Today marks four weeks since I had surgery to remove the lower left lobe of my lung and a wedge containing a second tumor from the upper left lobe. Although my surgery was done in a minimally invasive way with the Da Vinci XI robot, there’s still a lot of pain. I’m constantly reminded that I have to be patient and just let my body heal.

Hopefully, despite what ever decision I make, I’ll be able to return to the air in a limited fashion in the next week or two. Though to be honest, D’ump is not making me want to get out of bed in the morning.

By |September 27th, 2016|Tags: , |5 Comments
  • LA Kelly

    Very wise decision to seek a second opinion.

  • Jeannie Greutert

    Wishing the best as always for you Nicole.

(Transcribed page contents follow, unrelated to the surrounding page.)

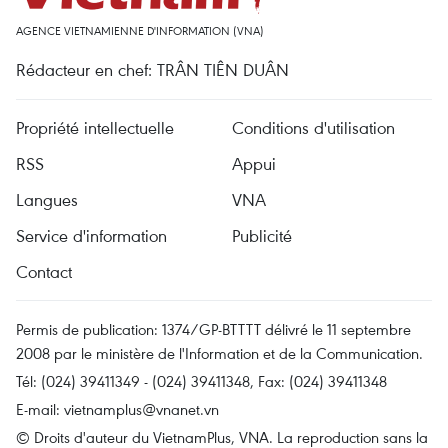
AGENCE VIETNAMIENNE D'INFORMATION (VNA)
Rédacteur en chef: TRÂN TIÊN DUÂN
Propriété intellectuelle
Conditions d'utilisation
RSS
Appui
Langues
VNA
Service d'information
Publicité
Contact
Permis de publication: 1374/GP-BTTTT délivré le 11 septembre
2008 par le ministère de l'Information et de la Communication.
Tél: (024) 39411349 - (024) 39411348, Fax: (024) 39411348
E-mail:
vietnamplus@vnanet.vn
© Droits d'auteur du VietnamPlus, VNA. La reproduction sans la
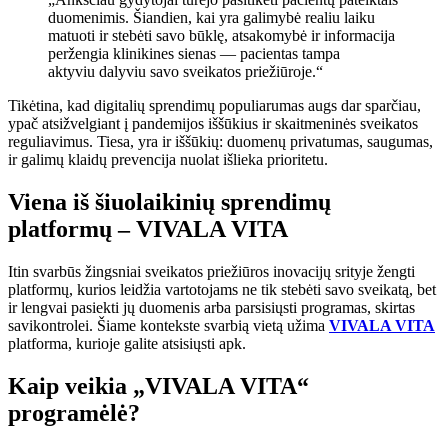
duomenimis. Šiandien, kai yra galimybė realiu laiku
matuoti ir stebėti savo būklę, atsakomybė ir informacija
peržengia klinikines sienas — pacientas tampa
aktyviu dalyviu savo sveikatos priežiūroje.“
Tikėtina, kad digitalių sprendimų populiarumas augs dar sparčiau,
ypač atsižvelgiant į pandemijos iššūkius ir skaitmeninės sveikatos
reguliavimus. Tiesa, yra ir iššūkių: duomenų privatumas, saugumas,
ir galimų klaidų prevencija nuolat išlieka prioritetu.
Viena iš šiuolaikinių sprendimų
platformų – VIVALA VITA
Itin svarbūs žingsniai sveikatos priežiūros inovacijų srityje žengti
platformų, kurios leidžia vartotojams ne tik stebėti savo sveikatą, bet
ir lengvai pasiekti jų duomenis arba parsisiųsti programas, skirtas
savikontrolei. Šiame kontekste svarbią vietą užima
VIVALA VITA
platforma, kurioje galite atsisiųsti apk.
Kaip veikia „VIVALA VITA“
programėlė?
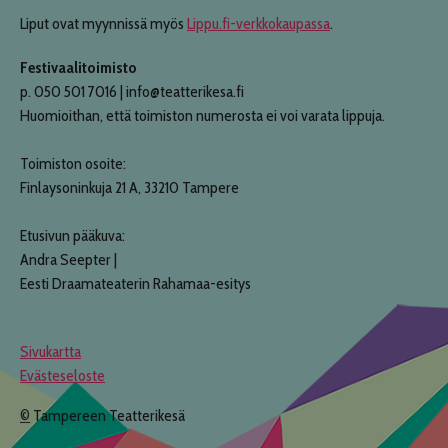
Liput ovat myynnissä myös
Lippu.fi-verkkokaupassa
.
Festivaalitoimisto
p. 050 501 7016 | info@teatterikesa.fi
Huomioithan, että toimiston numerosta ei voi varata lippuja.
Toimiston osoite:
Finlaysoninkuja 21 A, 33210 Tampere
Etusivun pääkuva:
Andra Seepter |
Eesti Draamateaterin Rahamaa-esitys
Sivukartta
Evästeseloste
©
Tampereen Teatterikesä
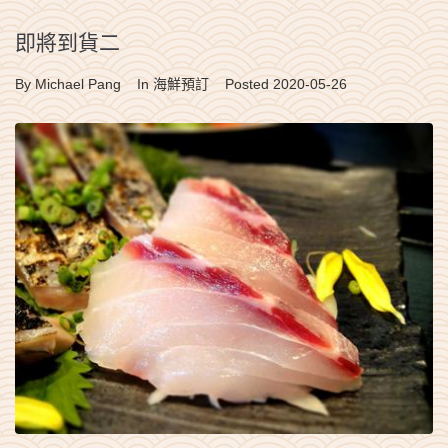
即將到貨二
By
Michael Pang
In
海鮮預訂
Posted
2020-05-26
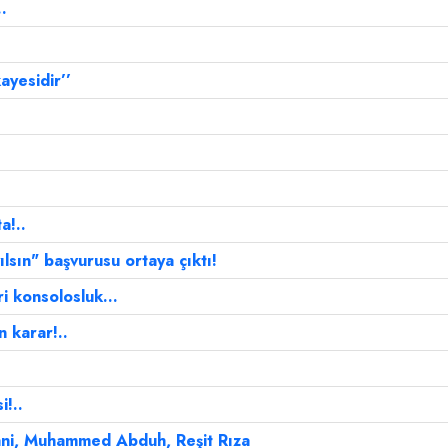
.
ayesidir’’
a!..
sın" başvurusu ortaya çıktı!
i konsolosluk...
 karar!..
!..
ani, Muhammed Abduh, Reşit Rıza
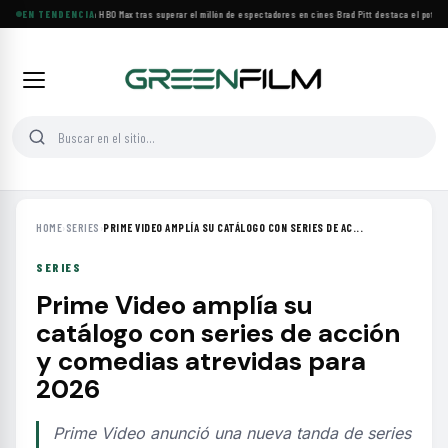
BACKROOMS llega a HBO Max tras superar el millón de espectadores en cines
EN TENDENCIA
·
Brad Pitt destaca el potencia
HOME
›
SERIES
›
PRIME VIDEO AMPLÍA SU CATÁLOGO CON SERIES DE AC...
SERIES
Prime Video amplía su
catálogo con series de acción
y comedias atrevidas para
2026
Prime Video anunció una nueva tanda de series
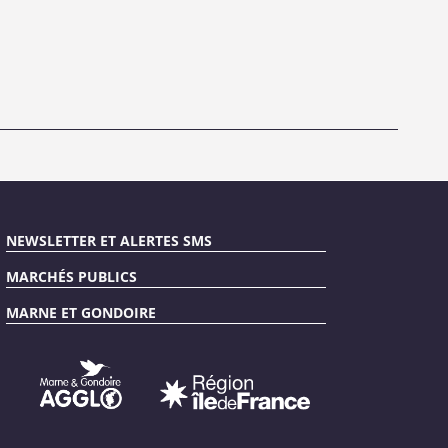
NEWSLETTER ET ALERTES SMS
MARCHÉS PUBLICS
MARNE ET GONDOIRE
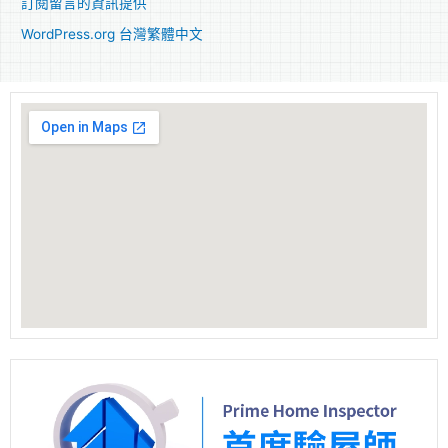
訂閱留言的資訊提供
WordPress.org 台灣繁體中文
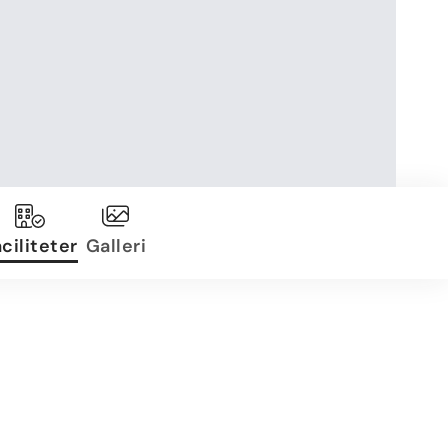
ciliteter
Galleri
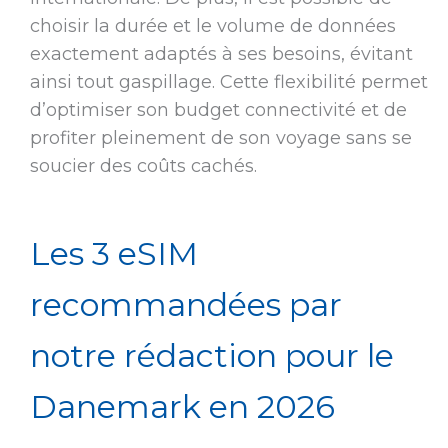
choisir la durée et le volume de données
exactement adaptés à ses besoins, évitant
ainsi tout gaspillage. Cette flexibilité permet
d’optimiser son budget connectivité et de
profiter pleinement de son voyage sans se
soucier des coûts cachés.
Les 3 eSIM
recommandées par
notre rédaction pour le
Danemark en 2026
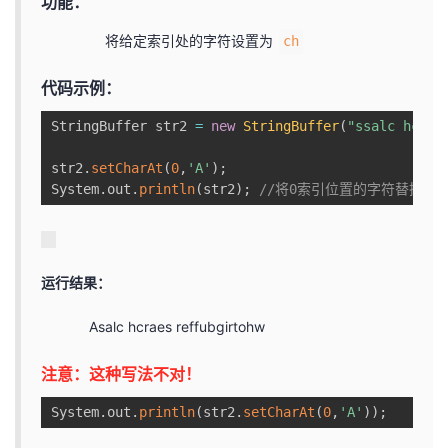
功能：
将给定索引处的字符设置为
ch
代码示例：
StringBuffer str2 
=
new
StringBuffer
(
"ssalc hcrae
str2
.
setCharAt
(
0
,
'A'
)
;
System
.
out
.
println
(
str2
)
;
//将0索引位置的字符替换为A
运行结果：
Asalc hcraes reffubgirtohw
注意：这种写法不对！
System
.
out
.
println
(
str2
.
setCharAt
(
0
,
'A'
)
)
;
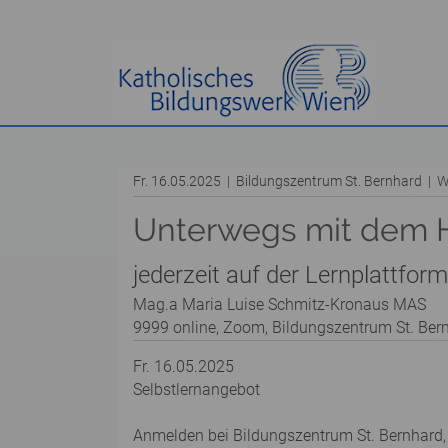
Fr. 16.05.2025 | Bildungszentrum St. Bernhard |
Unterwegs mit dem H
jederzeit auf der Lernplattfo
Mag.a Maria Luise Schmitz-Kronaus MAS
9999 online, Zoom, Bildungszentrum St. Ber
Fr. 16.05.2025
Selbstlernangebot
Anmelden bei Bildungszentrum St. Bernhard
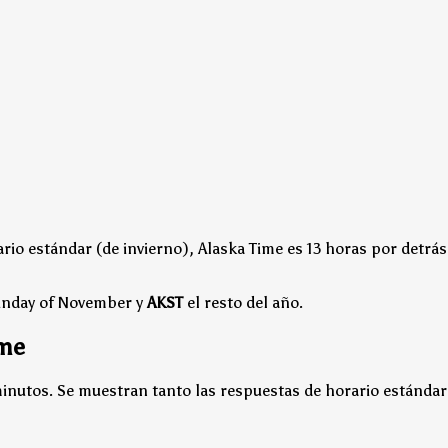
rio estándar (de invierno), Alaska Time es 13 horas por detrás
Sunday of November y
AKST
el resto del año.
ime
minutos. Se muestran tanto las respuestas de horario estándar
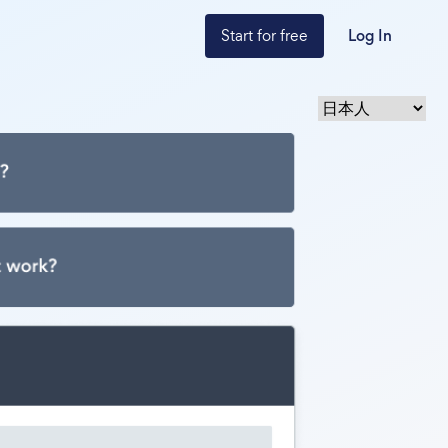
Start for free
Log In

  • Your courage is more remarkable as the recovery continues, Nicole. Thinking of you all.

  • LungCancerSurvivor

    Hi Nicole, I’m a stage 3A six year survivor. I was treated with Cisplatin and Etopocide, six days of infusion, 21 days off, six days of infusion, while receiving concurrent radiation. I underwent a thoracotamy to remove one lobe of my right lung, then repeated the 33 day cycle of chemo. I never had neuropathy. Nausea was controlled by wonderful drugs and peppermint and ginger ale. (I can’t say I felt great, but I wasn’t puking every day!) Six years later I don’t have touch sensation from incision site on my back around to my chest, right bra cup to right bra clasp :-). Would I do it again? Absolutely! I have had six treatment free years without disease (so far!) Every person’s story is different, so be sure to do whatever you feel is right. And, if you start and you don’t want to continue, its okay to say ‘stop’ All the best to you and your hubby. t: @lungcancerhawai

  • Patti Lynn

    Most of us who follow you can only let you know that we are here for you…that we will follow you on whatever platform that you are able to use, that we think your voice is needed, and, that we hope, that in addition to your family, we give you another reason to fight!!